Written as a self-proclaimed “fairy tale” in a punchy, inviting style, LaValle’s haunting tale weaves a mesmerizing web around fatherhood, racism, horrific anxieties and even “To Kill a Mockingbird.” And the backdrop for this rich phantasmagoria? The boroughs of New York. (Available June 13)

>> “The Jersey Brothers: A Missing Naval Officer in the Pacific and His Family’s Quest to Bring Him Home” by Sally Mott Freeman (Simon & Schuster)

The subtitle of Mott’s first foray into highly dramatic history says it all. Her book is liable to break the hearts of “Unbroken” fans, and it’s all true. Happy Father’s Day. You’re welcome.

>> “The Destroyers” by Christopher Bollen (Harper/HarperCollins)

Beautiful people visiting glamorous places, being wicked enough to bring Patricia Highsmith to mind. It just isn’t summer without this kind of globe-trotting glamour to read about, especially when most of it is set in the Aegean. Bollen is stylish enough to know what sells, and happy to write sentences like: “Marisela single-handedly rendered my cherished porn sites irrelevant.”

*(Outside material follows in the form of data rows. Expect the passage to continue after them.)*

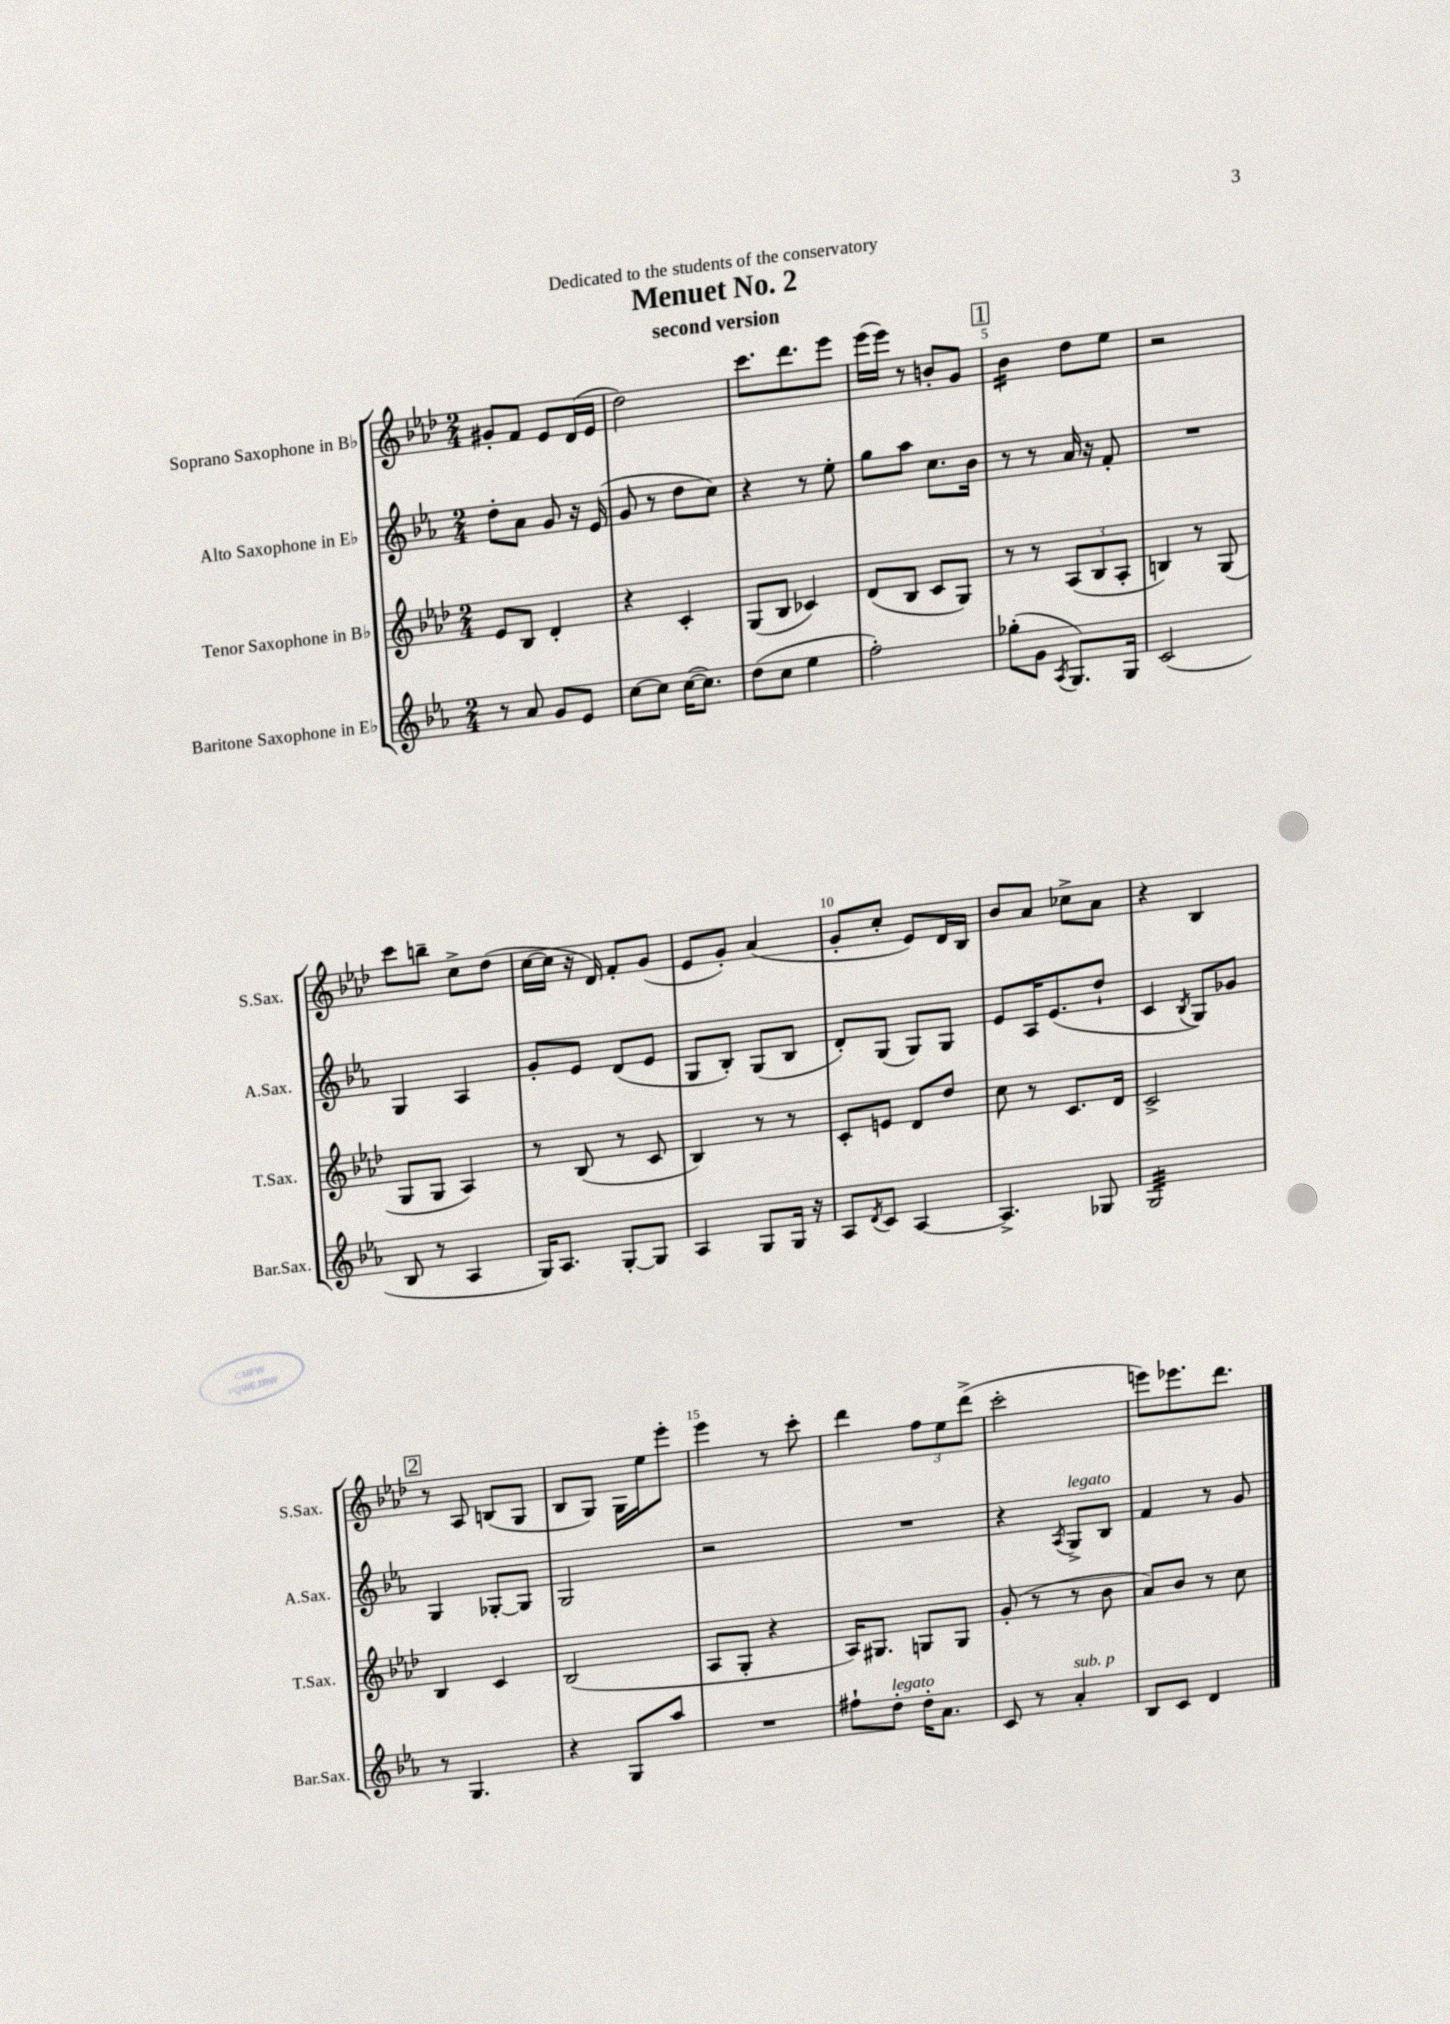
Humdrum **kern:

**kern	**kern	**kern	**kern
*staff4	*staff3	*staff2	*staff1
*clefG2	*clefG2	*clefG2	*clefG2
*k[b-e-a-]	*k[b-e-a-d-]	*k[b-e-a-]	*k[b-e-a-d-]
*M2/4	*M2/4	*M2/4	*M2/4
8r	8e-/L	8dd'\L	8g#'/L
8a-/	8B-/J	8a-\J	8f/J
8g/L	4d-'/	8g/	8e-/L
8e-/J	.	16r	(16d-/L
.	.	(16e-/	16e-/JJ
=	=	=	=
[8cc\L	4r	8g/	2dd-\)
8cc\]J	.	8r	.
([16cc\LK	4c'/	8dd\L	.
8.cc\]J)	.	.	.
.	.	8cc\J)	.
=	=	=	=
(8dd\L	(8G/L	4r	8.ccc\L
8cc\J	8B-/J	.	.
.	.	.	8.ddd-\
4ee-\	4c-/)	8r	.
.	.	8ee-'\	8eee-\J
=	=	=	=
2ff'\)	(8d-/L	8gg\L	(16eee-\LL
.	.	.	16eee-\JJ)
.	8B-/J	8aa-\J	8r
.	8c/L	8.cc\L	8b'/L
.	8G/J)	.	8g/J
.	.	16b-\Jk	.
=	=	=	=
(8gg-'\L	8r	8r	4b-\
8g\J	8r	8r	.
8qA-/	.	.	.
8.G/L)	(12A-/L	16a-/	8dd-\L
.	.	16r	.
.	12B-/	.	.
.	.	8f'/	8ee-\J
.	12A-'/J	.	.
16G/Jk	.	.	.
=	=	=	=
(2c/	4B/)	2r	2r
.	8r	.	.
.	(8G/	.	.
=	=	=	=
8B-/	8G/L	4G/	8ccc\L
8r	8G/J	.	8bb~\J
4A-/	4A-/)	4A-/	8cc^\L
.	.	.	(8dd-\J
=	=	=	=
16G/LK)	8r	8g'/L	[16cc\LL
8.A-/J	.	.	16cc\]JJ
.	(8B-/	8e-/J	16r
.	.	.	16d-/)
[8G'/L	8r	(8d/L	8f'/L
8G/]J	8c/	8e-/J	(8g/J
=	=	=	=
4A-/	4B-/)	8G/L	8e-/L
.	.	8B-'/J)	8g'/J)
8G/L	8r	(8G/L	(4a-/
16G/Jk	8r	8B-/J	.
16r	.	.	.
=	=	=	=
8A-/L	8c'/L	8d'/L)	8g'/L
8qd/	.	.	.
8c/J	8e/J	(8G/J	8cc'/J
[4A-/	8d-/L	8G/L)	8e-/L)
.	8dd-/J	8G/J	16d-/L
.	.	.	16B-/JJ
=	=	=	=
4.A-^/]	8cc\	8e-/L	8b-/L
.	8r	16A-/K	8a-/J
.	.	(8.e-/	.
.	8.c/L	.	8cc-^\L
8G-/	.	8dd`/J	8a-\J
.	16d-/Jk	.	.
=	=	=	=
2G/	2c^/	4c/	4r
.	.	8qB-/	.
.	.	8G/L)	4B-/
.	.	8g-/J	.
=	=	=	=
8r	4B-/	4G/	8r
4.G/	.	.	8A-/
.	4c/	[8G-'/L	(8B/L
.	.	8G-/]J	8G/J
=	=	=	=
4r	(2B-/	2G/	8B-/L
.	.	.	8G/J)
8G/L	.	.	16G\LL
.	.	.	16ee-\J
8aa-/J	.	.	8eee-'\J
=	=	=	=
2r	8A-/L	2r	4eee-\
.	8G'/J	.	.
.	4r	.	8r
.	.	.	8ccc'\
=	=	=	=
8ff#`\L	16A-/LK)	2r	4ddd-\
.	8.G#/J	.	.
8dd'\J	.	.	.
16dd'\LK	8G/L	.	12ff\L
8.a-\J	.	.	.
.	.	.	12ee-\
.	8G/J	.	.
.	.	.	(12ddd-^\J
=	=	=	=
8c/	(8g'/	4r	2ccc'\
8r	8r	.	.
.	.	8qA-/	.
4a-'/	8r	8G^/L	.
.	8b-\	8B-/J	.
=	=	=	=
8B-/L	8a-/L)	4f/	8eee\L)
8c/J	8b-/J	.	8.eee-\
4d/	8r	8r	.
.	.	.	8.ddd-\J
.	8cc\	8g/	.
==	==	==	==
*-	*-	*-	*-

Escapism, as calculating as it gets. (Available June 27)

>> “The Leavers” by Lisa Ko (Algonquin Books)

This wrenching and all-too-topical debut novel picks up the life of an 11-year-old American-born boy on the day his mother, an undocumented Chinese immigrant, disappears. As with the recent film “Lion,” he has adoptive white parents in his life and a missing mother on his mind.

Ko uses the voices of both the boy and his birth mother to tell a story that unfolds in graceful, realistic fashion and defies expectations.